Les opposant·es au projet, SOS Oulala et occupant·es en tête, s’étranglent du passage en force d’un projet autoroutier qui ne dit pas son nom, et décrié tant par ses impacts écologiques directs que par son inscription dans le projet de métropolisation de Montpellier, à rebours des enjeux de la crise climatique. Dans une lettre ouverte à paraître prochainement, destinée au président du Département Kléber Mesquida, et que nous avons pu consulter, le collectif SOS Oulala, qui s’oppose au LIEN depuis deux ans, dénonce vertement cette nouvelle trahison politique de la majorité socialiste : « Vous espérez sans doute que la force des machines aura raison de l’écologie et du droit ? Depuis quand une autorité territoriale nie l’existence de l’avis de l’autorité environnementale, nie la réponse du Conseil d’État et nie les actions juridiques des citoyens ? Les lois pour les mobilités, les lois sur le climat existent et vous les piétinez ? L’Hérault serait-il en passe de devenir un espace de non-droit ? »

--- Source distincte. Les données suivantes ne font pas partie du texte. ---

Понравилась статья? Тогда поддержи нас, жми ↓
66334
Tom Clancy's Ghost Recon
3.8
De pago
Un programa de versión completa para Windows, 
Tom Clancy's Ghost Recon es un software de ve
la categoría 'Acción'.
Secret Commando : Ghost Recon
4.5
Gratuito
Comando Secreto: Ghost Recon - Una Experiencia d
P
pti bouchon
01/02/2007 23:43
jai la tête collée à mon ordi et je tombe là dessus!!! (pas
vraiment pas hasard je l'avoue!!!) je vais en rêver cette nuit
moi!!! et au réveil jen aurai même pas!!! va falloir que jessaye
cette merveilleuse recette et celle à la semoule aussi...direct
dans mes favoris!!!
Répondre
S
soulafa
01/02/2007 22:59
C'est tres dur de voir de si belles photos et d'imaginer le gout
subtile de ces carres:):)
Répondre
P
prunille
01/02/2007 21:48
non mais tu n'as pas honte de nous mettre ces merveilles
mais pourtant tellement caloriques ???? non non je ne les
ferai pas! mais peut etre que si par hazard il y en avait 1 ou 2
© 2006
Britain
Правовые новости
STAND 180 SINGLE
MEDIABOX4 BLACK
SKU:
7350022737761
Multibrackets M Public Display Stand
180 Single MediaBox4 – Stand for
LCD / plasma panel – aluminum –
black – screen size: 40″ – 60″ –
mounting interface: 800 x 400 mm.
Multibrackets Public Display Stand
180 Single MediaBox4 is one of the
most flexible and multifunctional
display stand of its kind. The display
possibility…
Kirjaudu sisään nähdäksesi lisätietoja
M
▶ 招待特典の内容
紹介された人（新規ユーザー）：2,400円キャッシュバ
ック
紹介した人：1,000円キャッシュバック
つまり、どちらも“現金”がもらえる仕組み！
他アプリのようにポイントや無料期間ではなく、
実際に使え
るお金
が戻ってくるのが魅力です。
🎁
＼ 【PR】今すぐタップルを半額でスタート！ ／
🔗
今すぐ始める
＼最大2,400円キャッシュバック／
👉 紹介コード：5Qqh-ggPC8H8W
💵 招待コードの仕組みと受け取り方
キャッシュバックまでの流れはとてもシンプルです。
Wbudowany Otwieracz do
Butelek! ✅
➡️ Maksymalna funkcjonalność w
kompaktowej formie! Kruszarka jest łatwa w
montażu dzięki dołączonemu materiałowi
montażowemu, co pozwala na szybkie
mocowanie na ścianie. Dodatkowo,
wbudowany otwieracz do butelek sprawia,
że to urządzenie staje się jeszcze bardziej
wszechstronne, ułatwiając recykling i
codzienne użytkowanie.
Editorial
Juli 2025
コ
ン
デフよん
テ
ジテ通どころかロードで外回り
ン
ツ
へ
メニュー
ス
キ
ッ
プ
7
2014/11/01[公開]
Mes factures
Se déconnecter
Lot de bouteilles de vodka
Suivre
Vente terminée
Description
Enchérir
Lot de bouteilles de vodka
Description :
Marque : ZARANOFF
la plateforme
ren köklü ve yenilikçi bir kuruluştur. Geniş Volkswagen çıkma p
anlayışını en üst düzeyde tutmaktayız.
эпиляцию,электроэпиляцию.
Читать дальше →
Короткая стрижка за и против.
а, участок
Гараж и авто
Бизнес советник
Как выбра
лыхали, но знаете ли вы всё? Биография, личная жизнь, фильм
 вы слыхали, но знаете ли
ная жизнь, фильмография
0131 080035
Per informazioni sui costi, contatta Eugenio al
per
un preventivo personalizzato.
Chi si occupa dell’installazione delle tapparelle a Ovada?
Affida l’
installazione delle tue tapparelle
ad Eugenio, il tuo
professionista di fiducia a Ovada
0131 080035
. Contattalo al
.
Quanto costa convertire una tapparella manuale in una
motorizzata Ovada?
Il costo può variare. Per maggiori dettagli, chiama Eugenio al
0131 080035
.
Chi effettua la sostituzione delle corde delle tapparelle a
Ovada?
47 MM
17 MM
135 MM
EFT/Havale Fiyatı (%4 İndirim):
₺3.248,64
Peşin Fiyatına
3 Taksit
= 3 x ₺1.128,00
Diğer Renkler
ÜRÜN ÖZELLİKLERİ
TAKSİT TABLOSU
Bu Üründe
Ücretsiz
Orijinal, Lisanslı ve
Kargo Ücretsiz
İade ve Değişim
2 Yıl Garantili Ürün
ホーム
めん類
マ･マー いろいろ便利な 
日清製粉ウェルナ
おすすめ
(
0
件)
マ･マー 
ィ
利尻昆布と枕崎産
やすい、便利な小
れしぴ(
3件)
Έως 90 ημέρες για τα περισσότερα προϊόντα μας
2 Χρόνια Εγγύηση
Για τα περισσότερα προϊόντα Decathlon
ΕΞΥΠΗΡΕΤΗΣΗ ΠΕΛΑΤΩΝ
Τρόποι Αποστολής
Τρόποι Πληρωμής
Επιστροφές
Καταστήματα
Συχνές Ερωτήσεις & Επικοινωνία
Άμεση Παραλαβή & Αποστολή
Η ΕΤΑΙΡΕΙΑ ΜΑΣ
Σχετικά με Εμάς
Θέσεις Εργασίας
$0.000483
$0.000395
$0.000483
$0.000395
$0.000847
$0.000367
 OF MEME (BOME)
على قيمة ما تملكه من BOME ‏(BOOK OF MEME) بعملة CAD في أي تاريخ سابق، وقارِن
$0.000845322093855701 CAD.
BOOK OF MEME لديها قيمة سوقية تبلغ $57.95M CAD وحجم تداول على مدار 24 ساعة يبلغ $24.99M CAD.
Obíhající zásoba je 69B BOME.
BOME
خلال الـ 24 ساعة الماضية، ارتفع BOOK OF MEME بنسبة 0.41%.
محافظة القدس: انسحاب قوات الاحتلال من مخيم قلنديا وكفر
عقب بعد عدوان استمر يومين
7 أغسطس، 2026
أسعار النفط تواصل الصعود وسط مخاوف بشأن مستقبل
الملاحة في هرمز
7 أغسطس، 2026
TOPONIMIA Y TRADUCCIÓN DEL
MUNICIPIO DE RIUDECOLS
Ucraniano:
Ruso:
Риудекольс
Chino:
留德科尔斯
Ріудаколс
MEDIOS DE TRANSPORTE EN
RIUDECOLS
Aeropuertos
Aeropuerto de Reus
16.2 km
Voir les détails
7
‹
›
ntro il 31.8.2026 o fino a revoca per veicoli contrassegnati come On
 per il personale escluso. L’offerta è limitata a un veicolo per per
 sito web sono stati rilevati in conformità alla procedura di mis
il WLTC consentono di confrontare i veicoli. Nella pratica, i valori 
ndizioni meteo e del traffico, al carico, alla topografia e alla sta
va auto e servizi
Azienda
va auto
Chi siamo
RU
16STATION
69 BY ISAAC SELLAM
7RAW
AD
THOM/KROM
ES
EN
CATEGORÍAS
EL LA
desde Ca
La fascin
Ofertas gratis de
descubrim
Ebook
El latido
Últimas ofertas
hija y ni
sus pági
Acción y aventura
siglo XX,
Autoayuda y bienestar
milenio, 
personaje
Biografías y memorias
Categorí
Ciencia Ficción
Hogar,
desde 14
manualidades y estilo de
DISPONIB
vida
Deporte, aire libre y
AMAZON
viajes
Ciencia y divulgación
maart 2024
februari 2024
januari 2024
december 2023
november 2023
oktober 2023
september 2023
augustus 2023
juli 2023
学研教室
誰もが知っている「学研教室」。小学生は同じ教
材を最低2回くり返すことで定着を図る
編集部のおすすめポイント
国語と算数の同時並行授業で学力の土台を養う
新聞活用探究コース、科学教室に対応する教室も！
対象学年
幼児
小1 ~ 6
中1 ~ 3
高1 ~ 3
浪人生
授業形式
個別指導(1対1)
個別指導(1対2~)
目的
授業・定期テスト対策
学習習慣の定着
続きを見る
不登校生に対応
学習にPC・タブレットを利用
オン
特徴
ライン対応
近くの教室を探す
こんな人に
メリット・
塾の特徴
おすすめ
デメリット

Avec cette actualité qui s’accélère autour du LIEN, il n’est pas à douter que le rapport de forces entre militant·es et Département va lui aussi s’intensifier.

Au soir de la publication de cet article, les deux personnes placées en garde-à-vue n’avaient toujours pas été relâchées.

Mise à jour : les personnes placées en garde-à-vue ont finalement été relâchées vers 16h le surlendemain. L’une d’entre elles est poursuivie pour entrave à la circulation et participation à un groupement en vue de.. et s’est vue notifier une interdiction de territoire sur la commune de Grabels, en l’attente de son procès.